§ **WORK ORDER**
Copy out the part of the text classification data guide starting at "So for the example" and ending at "the same row.", substituting "table" for "spreadsheet".

How should I prepare text classification data?

Is there any chance you can give me tips on how to prepare my text classification data?

When you create a dataset you should consider two things; what data do I need and the file format.

What data do I need?
The most important part is of course to consider the problem you’re trying to solve, meaning that you should think of the future use-case in terms of: “What question will I ask my AI model?”, “What data will I send to help answering the question?” and, “What response would I like to get back?”.

The dataset you prepare should contain answers to these questions.

Let’s take a simple example of training a model to predict sentiment (positive or negative) on a piece of tex.

  • What question will I ask my AI model?
    Can you predict the sentiment of this text?
    The answers gives you a rough idea of the two parts of the dataset:
    The text (input) and the sentiment (output)
  • What data will I send to help answering the question?
    1 paragraph of text
  • What response would I like to get back?:
    The sentiment,
    —Labelled so that I can understand it; positive/negative or true/false or 1/0, etc.

Now you have the specification of your dataset!

File format
As you can read here, the file format you need to create is a CSV file. The easiest way for most is to use a spreadsheet editor (Google sheets, MS Excel or similar) and use “Save as CSV-files”.

So for the example above you should have a spreadsheet with the first column containing 1 paragraph of text, and the second column would be the true sentiment for the text on the same row.
You have to use the same notation format for all rows (you can’t mix positive/negative, with true/false)

Use a header row
Add a first row with headers, so that the platform will know what to call the different features.
When you have this, all you have to do is save it as CSV-file and upload it into the Peltarion Platform.

Remember that for a model to be trained it can only use rows without empty values, but the Platform will help you clean the dataset once you uploaded it.

Good luck!

§ **INFORMATION SHOWN**
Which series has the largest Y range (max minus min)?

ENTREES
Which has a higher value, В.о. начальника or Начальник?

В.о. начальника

--

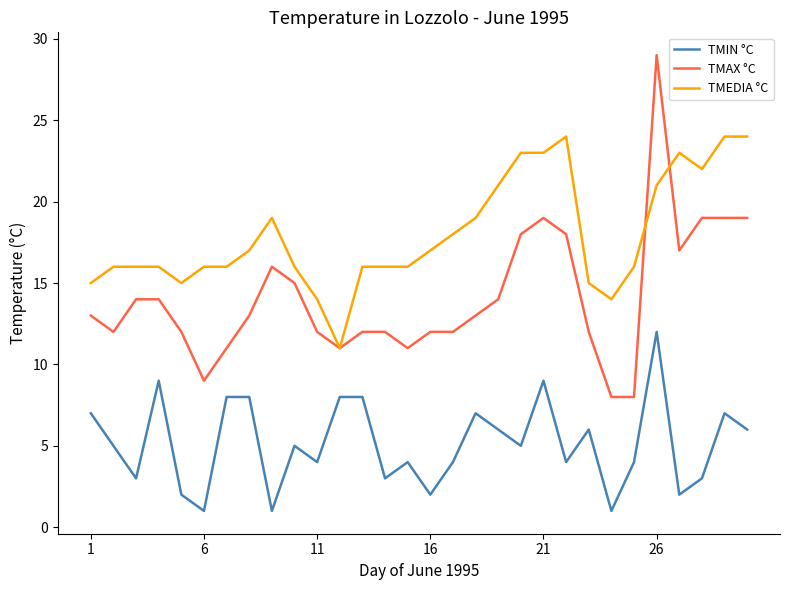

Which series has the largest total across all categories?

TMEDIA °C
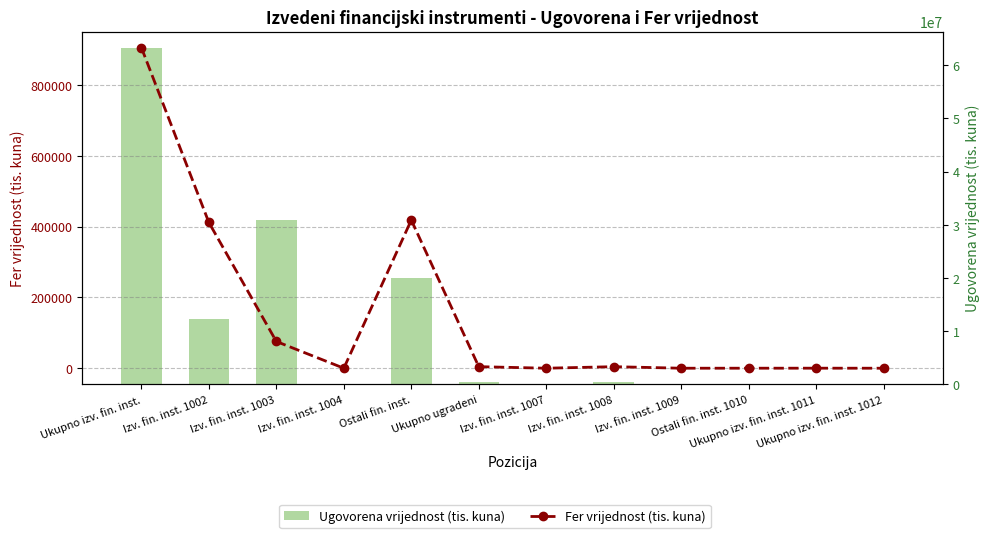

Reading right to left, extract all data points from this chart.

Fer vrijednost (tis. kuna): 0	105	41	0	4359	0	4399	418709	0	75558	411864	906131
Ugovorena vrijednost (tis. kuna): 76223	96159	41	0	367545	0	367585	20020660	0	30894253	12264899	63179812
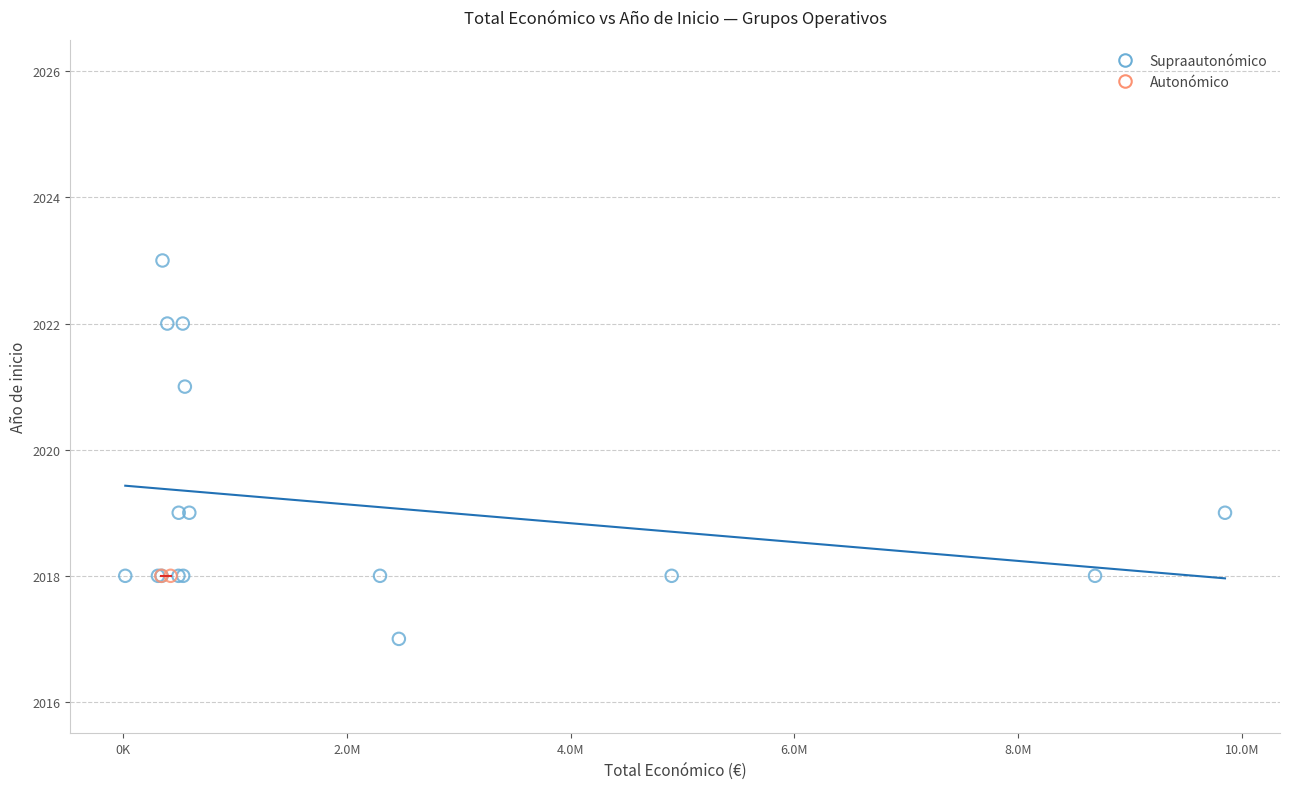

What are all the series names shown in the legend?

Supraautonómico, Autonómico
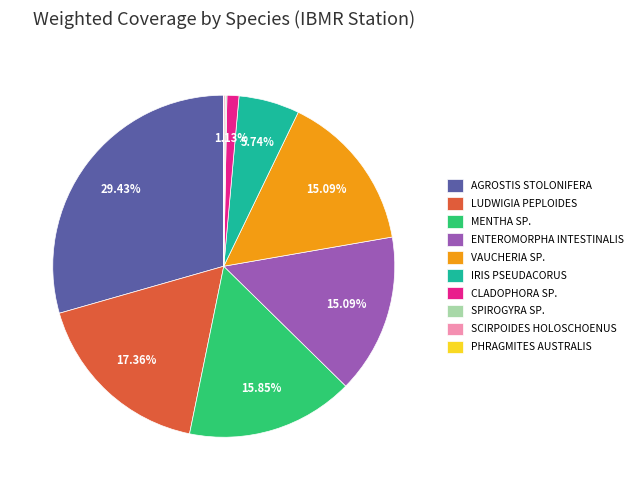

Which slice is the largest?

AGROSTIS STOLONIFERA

§ **SOLUTION TO THIS TASK**
So for the example above you should have a table with the first column containing 1 paragraph of text, and the second column would be the true sentiment for the text on the same row.